I knew you'd come back with a comment like this one. You never argue in good faith. No, I wasn't talking about AI generated videos because then I would have written a different comment. Bye now.
I searched for this phrase in chrome, first with quotes, and next without.
The very first response I got with quotes was this HN post.
The very first response I got without quotes took me to the docs here: https://ardupilot.org/copter/docs/common-positioning-landing...
I sometimes wonder how much other browsers, countries, or languages play into the search results for a particular user.
Every time I read someone complaining about Google search results, I try to use another search engine for awhile, just to see if I'm missing something. Every time I do this, the alternatives are awful and I shake my head and go back to Google search.
Can I ask why you’re still using Google to search at this point?
There are ppl that depend on me for tech support. What search engine should I install on their phones?
duckduckgo: https://noai.duckduckgo.com/?q=how+to+configure+arducopter+g...
Optionally with a custom CSS rule to block the starting video block: [data-layout="videos"]
Regular DDG doesn't seem much better than Google: https://duckduckgo.com/?q=how+to+configure+arducopter+gps
AI summary and videos dominating it.
AI summaries are actually rather good, in the general case. I know they take away traffic from source sites, but they work well for search users.
Videos, on the other hand, are a cancer.
> AI summaries are actually rather good, in the general case.
The google ones for me seem to be talking about something unrelated to what I'm looking for a significant percent of the time because it interprets it as a much more popular concept that looks like my query if you squint very hard. Other times it pulls up seo-spam tier answers that are plainly wrong.
The best free and mainstream option would be duckduckgo at the moment in my opinion.
I hate to say it, but Zuckerberg is right about where online content is going. The future is just an endless feed of personalized short form AI brain candy.
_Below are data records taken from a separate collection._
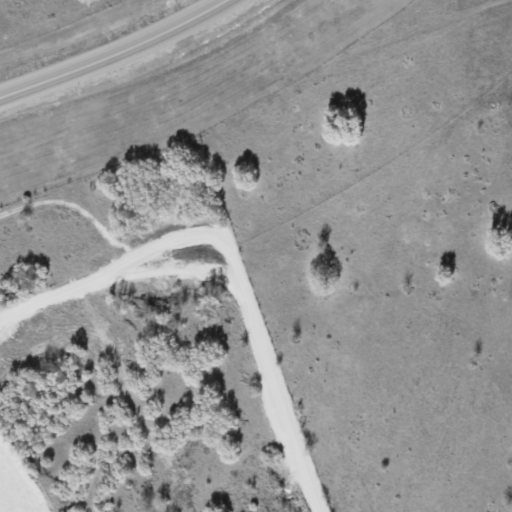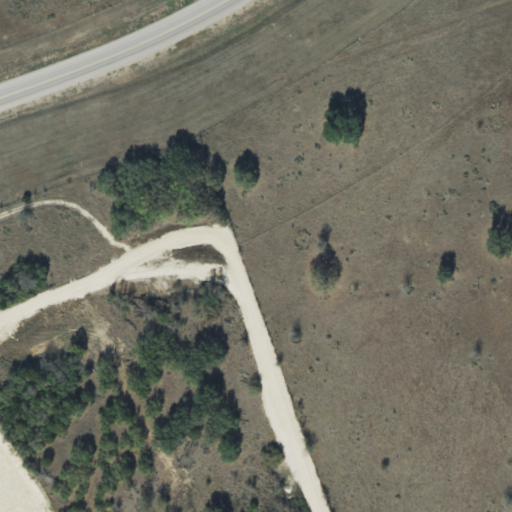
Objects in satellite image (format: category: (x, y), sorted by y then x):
road: (116, 52)
road: (94, 221)
road: (228, 289)
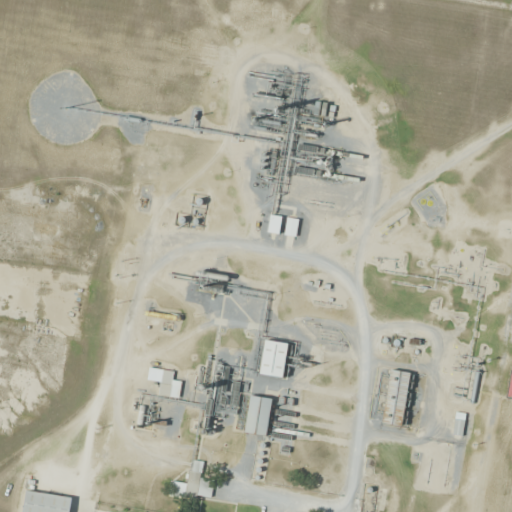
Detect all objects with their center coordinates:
building: (275, 224)
building: (274, 358)
building: (164, 382)
building: (401, 396)
building: (258, 416)
building: (46, 502)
My own "research" has me in complete agreement. Venues like Etsy are now 33% Ai slop now so why should Youtube be any different?
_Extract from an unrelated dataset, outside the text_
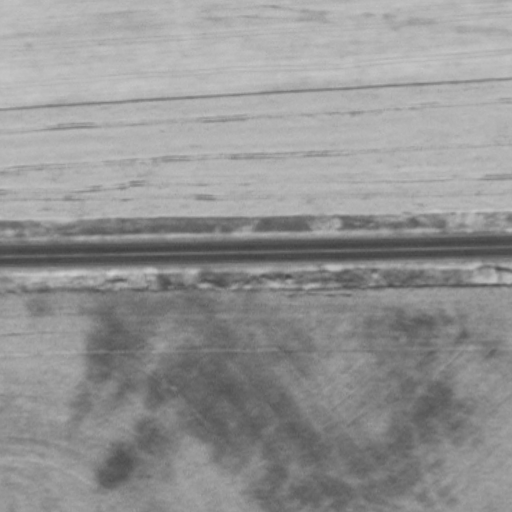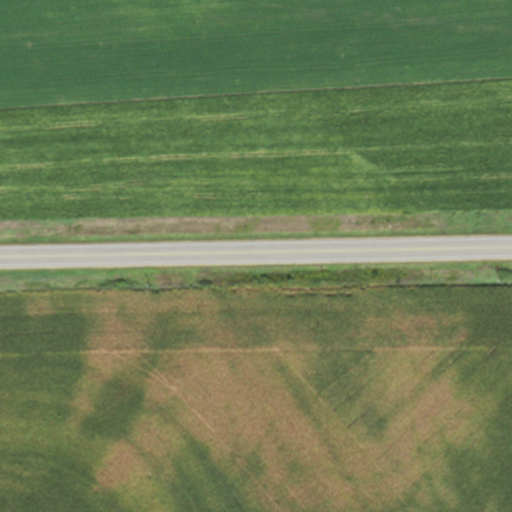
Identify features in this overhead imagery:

Yeah don’t use the feed. Use subscriptions- old school chronological list of things the creators you follow published.
I do worry that yt will intentionally break that functionality in their quest for maximum enshitification though
Earlier: https://news.ycombinator.com/item?id=46403805
This is definitely true for my mom's feed because she watches so many random pet videos.
Mine is like ~1%. I'm actually surprised about how good quality the feed algo has been, and for especially showing small creators and older videos too.
Each person has their own filter-bubble, I guess.
Search engines are definitely worse. DDG shows so much AI shit websites now for specific search queries. Google is almost as bad. I'm having to double quote almost everything because the quality and fuzziness of matching is much worse now. I miss the OR operator and groups parens that were possible way back.
This site appears to be an AI slop generator though?
The current utilization of generative video is almost universally horrible, which this article does suggest, so I'm not too surprised there are players trying to differentiate themselves. Slop for thee, not for me.
How can I block AI generated videos (especially AI generated scripts) in my browser? Youtube has to give the viewer an option or the website is going suffer greatly from AI slop...
Why is youtube in general making it so hard to block content or channels? and now they made it harder to clean up the user's own viewing history, it just doesn't make sense...
Do you believe we can automatically detect AI generated videos, without having too many false positives and without spending huge amounts of resources playing the cat and mouse game?
It's not possible and it's not economically viable. Best we could do is some sort of signature to prove that the source of a video is trusted by the proof issuer.
Because quantity > quality, as long as Google keeps making money from your time, engagement and attention. Easy.